B of A Wealth Strategy

http://www.charlotte.com/mld/charlotte/business/16100014.htm

SELLING STRATEGY
It's like regular banking, turned up: BofA delves deeper into wealth management

by BINYAMIN APPELBAUM, Sun, Nov. 26, 2006, The Charlotte Observer

The very rich may be different from you and me, but the business of managing their money is strikingly similar.

Sure, it's true some bankers have mailed hats to vacationing dowagers, chased World Series tickets for clients and otherwise spoiled the pampered. But such service is uncommon because it cuts into profits.

And though the wealthy do receive more personal attention than the merely middle class, the trend is the same. Companies compete by promising excellent and individual care. They profit by using technology to replace employees, by increasing the number of people they serve and by selling additional products to those customers.

Bank of America Corp. will aim to do all of those things as it expands its private bank through the $3.3 billion acquisition of U.S. Trust, announced last week.

Private banking had its start in the 19th century, managing fortunes amassed by robber barons. Today, with the wealthy prospering like it's the 1920s, banks including Charlotte's giants are expanding operations to compete with smaller firms that specialize in wealth management.

What all of the firms are selling is the promise of great advice, much better than the hot picks available from the neighborhood stock broker.

"What we have is intellectual capital," said Peter Scaturro, head of U.S. Trust, summing up his highly educated employees and the complex investment strategies they design.

It is certainly expensive advice. Clients generally pay a fee that begins at 1 percent of managed assets — no matter the returns. The percentage declines for larger portfolios. Clients also pay fees to the funds where their money is invested.

In part, they are paying for something more complicated than advice on how to make more money. Wealth managers are also in the business of reducing tax bills and preserving wealth for children.

They are paying for access to investments simply unavailable to the general investor, such as stakes in private companies, funds managed by superstars or foreign currency transactions.

And they are paying for someone, always, to answer the phone and answer their questions.

Madelyn Caple, Charlotte-area manager for Wachovia's wealth management unit, said many of her customers are businesspeople who find time to manage their personal affairs — and call Wachovia — at night and on holidays.

"The only thing worse than Thanksgiving is the day after Christmas," Caple said with a laugh.

Wealth management companies emphasize this type of personal service in wooing customers. Wachovia, for example, employs about 75 people in a regional office that serves about 1,000 families.

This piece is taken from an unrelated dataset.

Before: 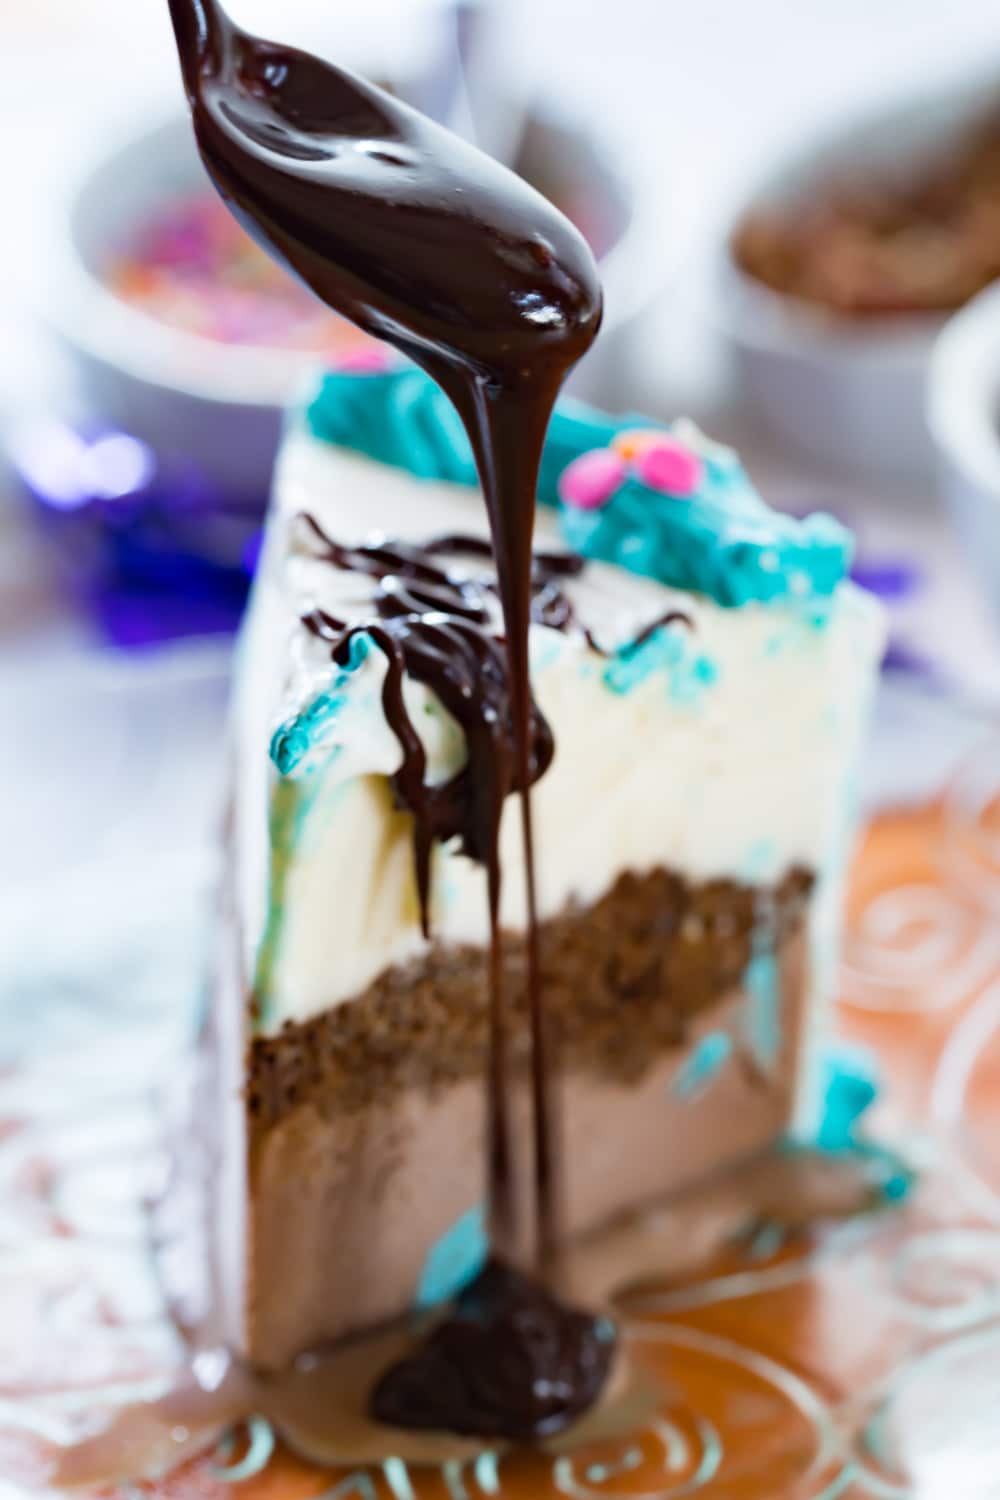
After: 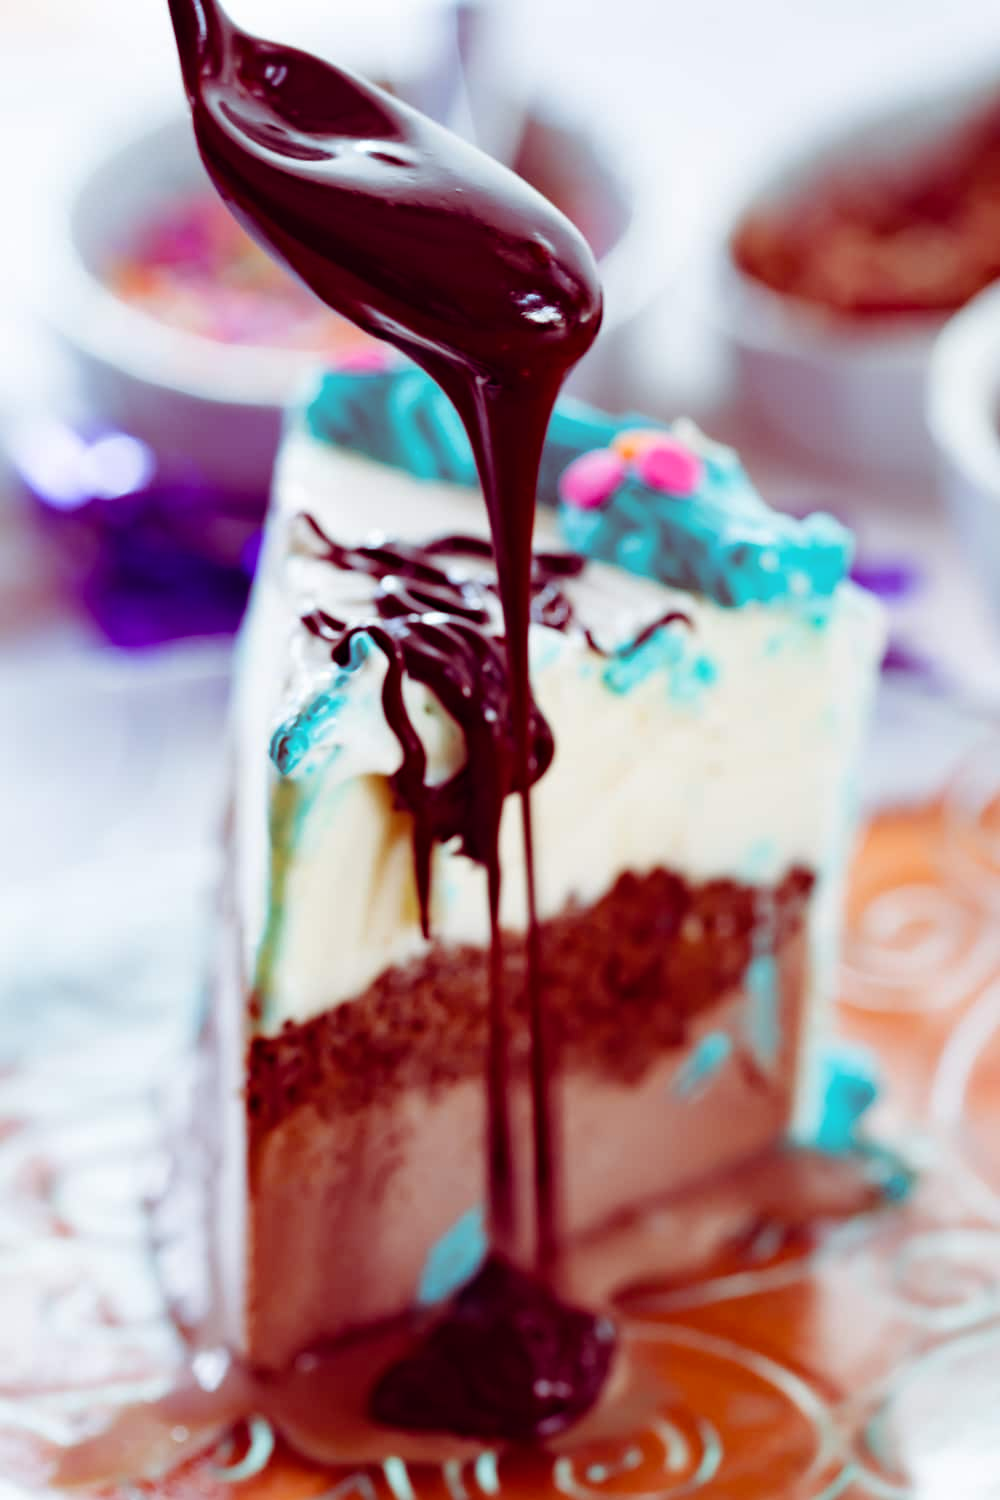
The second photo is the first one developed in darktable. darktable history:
color balance rgb: shadows lift › luminance -18.455%, shadows lift › chroma 35.232%, linear chroma grading › global chroma 0.643%, perceptual saturation grading › global saturation 0.018%, saturation formula JzAzBz (2021)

Brown Brothers Harriman & Co., a specialized firm, employs 11 people in its local office to serve about 100 families.

"Over time, we're hoping to develop a level of trust where they feel comfortable discussing any issue," said Charles Izard, a partner in the Brown office. "If we're doing it right, we're going to (their) weddings."

But personal service is expensive, and many companies also have invested heavily in systems that give information to clients through the Internet — basically, fancier versions of seeing all your accounts on your bank's Web site.

And they are pushing to make more money by selling an expanding array of their own products.

Private banks offer a wide range of loans to their clients, such as the rich person's equivalent of a payday loan — an advance on an expected annual bonus. And financial supermarkets such as Bank of America can offer clients a wide range of investment opportunities they themselves create and operate.

Largely because of such sales, Bank of America kept 44 cents in profit from every dollar in revenue generated by its private bank during the first nine months of 2006. By contrast, U.S. Trust kept only 19 cents from every dollar.

Brian Moynihan, head of the Bank of America division that includes wealth management, said the bank could now sell the same profitable products to U.S. Trust customers.

Convincing people to buy multiple products is a basic strategy for Bank of America. But there is a crucial difference when it comes to the private bank. Because customers are already paying for advice, the bank must be careful about advising them to invest in its own products. For example, it does not offer financial inducements to buy products, such as the reduced mortgage closing fees offered by the general bank to people with checking accounts.

And the private bank promises to tell customers if the bank down the street has a better product.

But just like ordinary people, the wealthy may still suspect they're not getting impartial advice. An annual survey conducted by U.S. Trust found only 41 percent of affluent investors consider private banks "very trustworthy."

Want Wealth Management?

Bottom line: It's not enough to be a millionaire. Wachovia requires clients to have a minimum of $2 million in investable assets. Bank of America sets the bar at $3 million. Brown Brothers, $5 million. And the best advice requires more. CTC Consulting, a U.S. Trust subsidiary that helps clients invest in hedge funds and other exotic vehicles, requires minimum investable assets of $250 million.

Or as U.S. Trust head Peter Scaturro puts it, "a quarter of a billion dollars."